ふたご座
ヒアとゼアの相互浸透
※当初の内容に誤りがありましたので、修正を行いました。ご迷惑をおかけし大変申し訳ございません。(2021年1月25日追記)
精神の飛び地へ
今週のふたご座は、「そなさんと知つての雪の礫(つぶて)かな」(沢田はぎ女)という句のごとし。あるいは、危険で魅力的なサプライズに巻き込まれていくような星回り。
作者は高浜虚子の弟子で明治生まれの人。「そなさん」とは「そなたさま」の意で、親愛の情をもって相手を呼ぶときに用いる、主に芸能の中で使われてきた言葉らしい。
最後の「礫かな」で転調されるまで、S音が続けざまに3度繰り返されるが、これもどこか女性の囁き声のようで、どことなく艶めかしい。
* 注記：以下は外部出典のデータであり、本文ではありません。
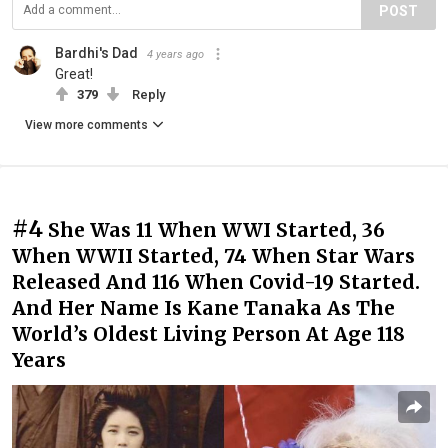
POST
Bardhi's Dad
4 years ago
Great!
379
Reply
View more comments
#4
She Was 11 When WWI Started, 36
When WWII Started, 74 When Star Wars
Released And 116 When Covid-19 Started.
And Her Name Is Kane Tanaka As The
World’s Oldest Living Person At Age 118
Years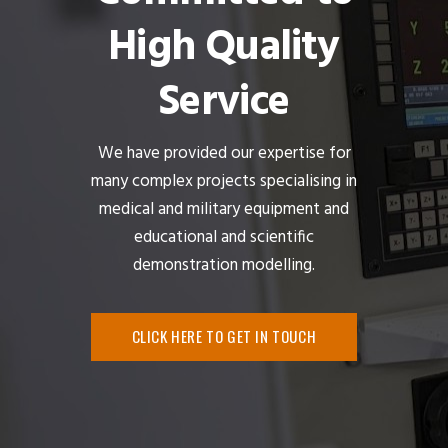
High Quality
Service
We have provided our expertise for
many complex projects specialising in
medical and military equipment and
educational and scientific
demonstration modelling.
CLICK HERE TO GET IN TOUCH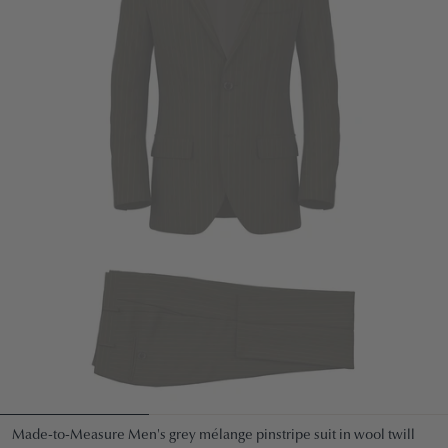
Made-to-Measure Men's grey mélange pinstripe suit in wool twill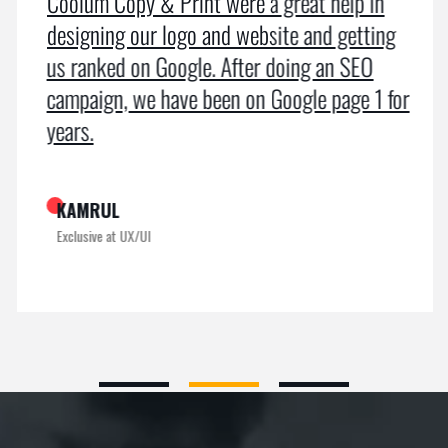
Coolum Copy & Print were a great help in
designing our logo and website and getting
us ranked on Google. After doing an SEO
campaign, we have been on Google page 1 for
years.
KAMRUL
Exclusive at UX/UI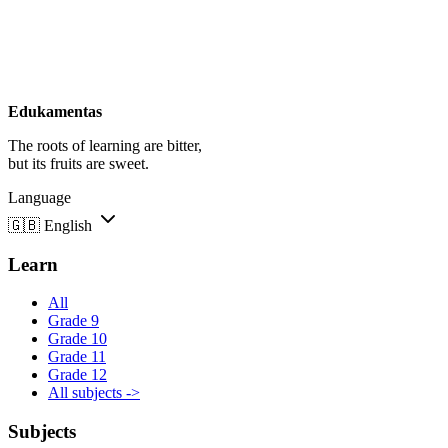
Edukamentas
The roots of learning are bitter,
but its fruits are sweet.
Language
🇬🇧
English
Learn
All
Grade 9
Grade 10
Grade 11
Grade 12
All subjects ->
Subjects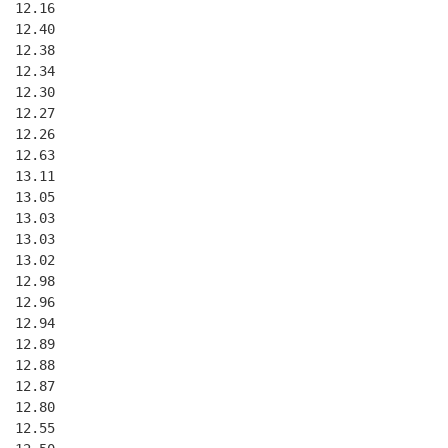
  12.16
  12.40
  12.38
  12.34
  12.30
  12.27
  12.26
  12.63
  13.11
  13.05
  13.03
  13.03
  13.02
  12.98
  12.96
  12.94
  12.89
  12.88
  12.87
  12.80
  12.55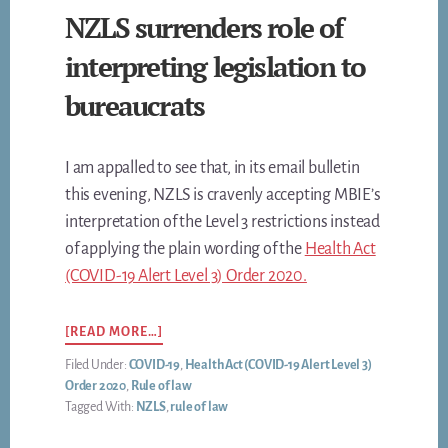
NZLS surrenders role of
interpreting legislation to
bureaucrats
I am appalled to see that, in its email bulletin
this evening, NZLS is cravenly accepting MBIE’s
interpretation of the Level 3 restrictions instead
of applying the plain wording of the
Health Act
(COVID-19 Alert Level 3) Order 2020.
ABOUT
[READ MORE…]
NZLS
Filed Under:
COVID-19
,
Health Act (COVID-19 Alert Level 3)
SURRENDERS
Order 2020
,
Rule of law
ROLE
Tagged With:
NZLS
,
rule of law
OF
INTERPRETING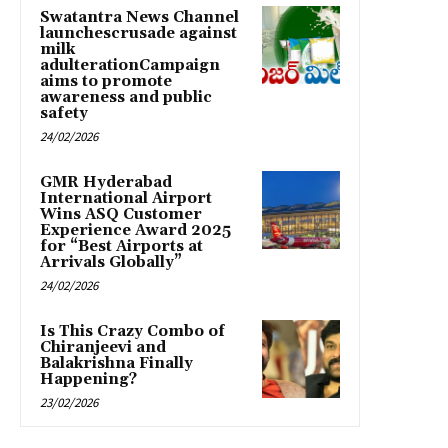
Swatantra News Channel
launchescrusade against
milk
adulterationCampaign
aims to promote
awareness and public
safety
24/02/2026
GMR Hyderabad
International Airport
Wins ASQ Customer
Experience Award 2025
for “Best Airports at
Arrivals Globally”
24/02/2026
Is This Crazy Combo of
Chiranjeevi and
Balakrishna Finally
Happening?
23/02/2026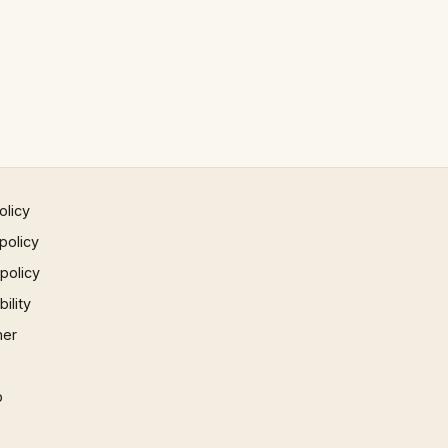
olicy
policy
 policy
ility
mer
p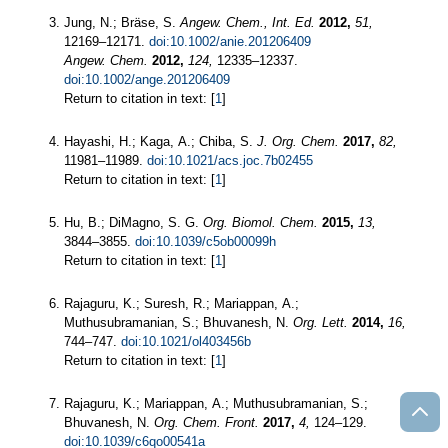
Jung, N.; Bräse, S.
Angew. Chem., Int. Ed.
2012,
51,
12169–12171.
doi:10.1002/anie.201206409
Angew. Chem.
2012,
124,
12335–12337.
doi:10.1002/ange.201206409
Return to citation in text: [
1
]
Hayashi, H.; Kaga, A.; Chiba, S.
J. Org. Chem.
2017,
82,
11981–11989.
doi:10.1021/acs.joc.7b02455
Return to citation in text: [
1
]
Hu, B.; DiMagno, S. G.
Org. Biomol. Chem.
2015,
13,
3844–3855.
doi:10.1039/c5ob00099h
Return to citation in text: [
1
]
Rajaguru, K.; Suresh, R.; Mariappan, A.;
Muthusubramanian, S.; Bhuvanesh, N.
Org. Lett.
2014,
16,
744–747.
doi:10.1021/ol403456b
Return to citation in text: [
1
]
Rajaguru, K.; Mariappan, A.; Muthusubramanian, S.;
Bhuvanesh, N.
Org. Chem. Front.
2017,
4,
124–129.
doi:10.1039/c6qo00541a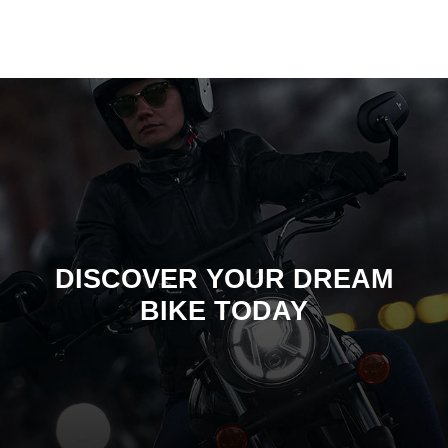
DISCOVER YOUR DREAM
BIKE TODAY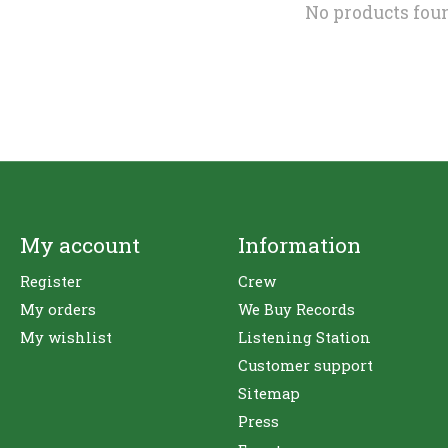
No products fou
My account
Information
Register
Crew
My orders
We Buy Records
My wishlist
Listening Station
Customer support
Sitemap
Press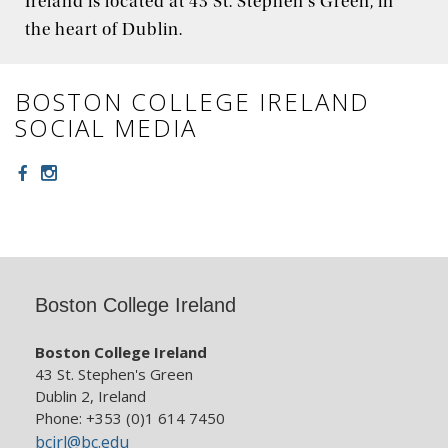
Ireland is located at 43 St. Stephen's Green, in
the heart of Dublin.
BOSTON COLLEGE IRELAND
SOCIAL MEDIA
Facebook
Instagram
Boston College Ireland
Boston College Ireland
43 St. Stephen's Green
Dublin 2, Ireland
Phone: +353 (0)1 614 7450
bcirl@bc.edu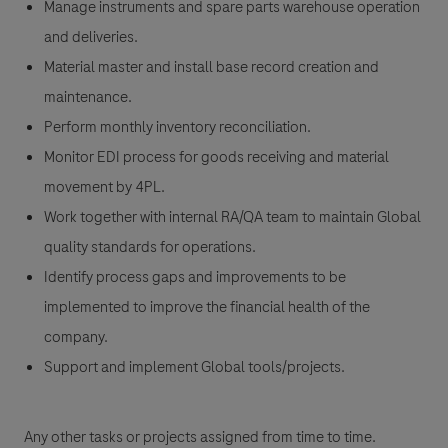
Manage instruments and spare parts warehouse operation
and deliveries.
Material master and install base record creation and
maintenance.
Perform monthly inventory reconciliation.
Monitor EDI process for goods receiving and material
movement by 4PL.
Work together with internal RA/QA team to maintain Global
quality standards for operations.
Identify process gaps and improvements to be
implemented to improve the financial health of the
company.
Support and implement Global tools/projects.
Any other tasks or projects assigned from time to time.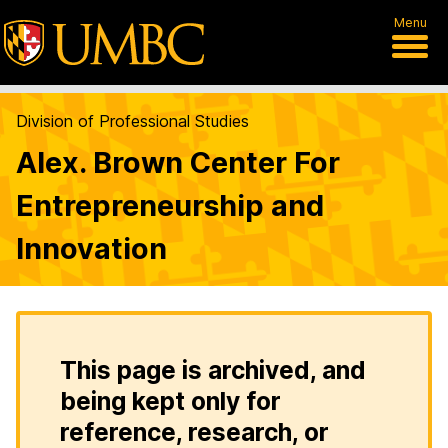
Menu
Division of Professional Studies
Alex. Brown Center For
Entrepreneurship and
Innovation
This page is archived, and
being kept only for
reference, research, or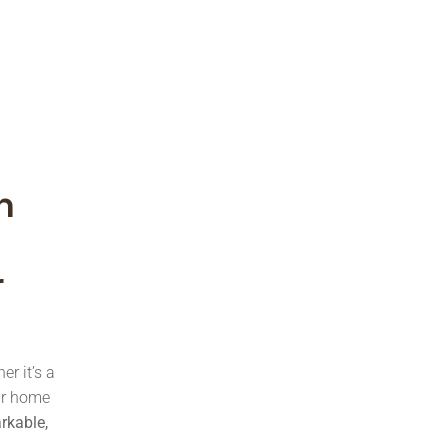
h
r
er it’s a
our home
arkable,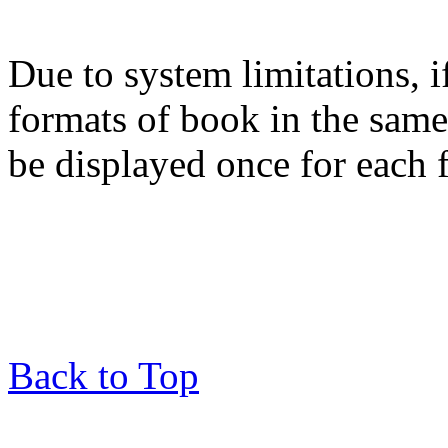
Due to system limitations, i
formats of book in the same
be displayed once for each 
Back to Top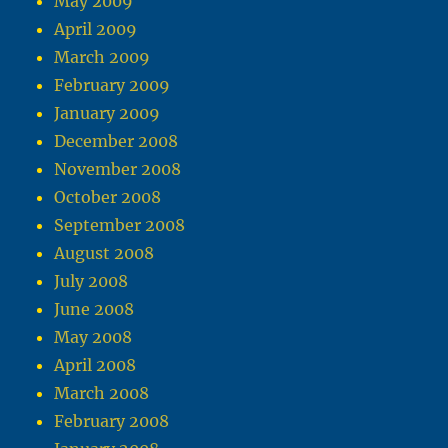
May 2009
April 2009
March 2009
February 2009
January 2009
December 2008
November 2008
October 2008
September 2008
August 2008
July 2008
June 2008
May 2008
April 2008
March 2008
February 2008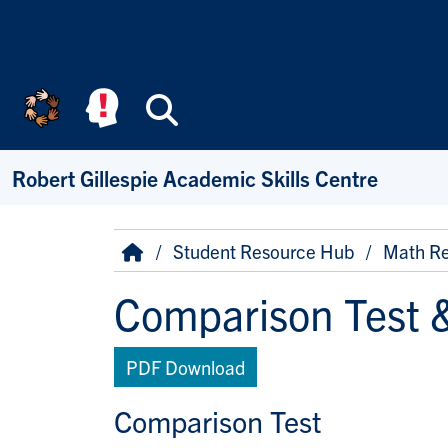
Skip to main content
Search
Robert Gillespie Academic Skills Centre
Breadcrumb
Home
Student Resource Hub
Math Re
Comparison Test &
PDF Download
Comparison Test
雪が降る音のような、親しい女の囁き声のような、それでいてそこはかとなく静寂が身に沁みてくるような道行きのなか、人は次第に時間の感覚を失っていく。
だからこそ、最後の転調の激しさが、油断していたところに急に「礫」をぶつけられたように効いてきて、思わずドキリとさせられてしまうのだ。
ともすれば「雪女とはこういうものだったのかも知れない」といった想像をかきたてるほど、愛らしく危険な女ごころの妙を描いているように感じられる。
29日にふたご座から数えて「想像と飛躍」を意味する3番目のしし座で満月を迎えていく今週のあなたもまた、サプライズを仕掛けるにせよ、仕掛けられるにせよ、思いがけず日常から非連続の“飛び地”へと精神を飛躍させていくことになりそうだ。
雲をとりのぞく
できあいの言葉で思いを吐き出してしまいそうになったら、いったん深呼吸でもして、次のような一節を思い出してみてほしい。
「雲は知っていない、
なぜ、この方向に
このスピードで動いていくのかを
知らない。しかし、空はすべての雲の秩序を把握している。
君達にもそのことがわかるだろう。
地平線の向こう側が見える程の
高みに立った時には。」
(リチャード・バック『イリュージョン』)
空を見上げながら、ゆったりとした気分で心の中から「雲」を取り除いてみる。すると、雲なんて最初からなかったかのようにどこかへ消えてしまう。そんなとき、あなたは雲の向こう側に広がる光景をこれまでにない鮮やかさで捉えていくことができるはず。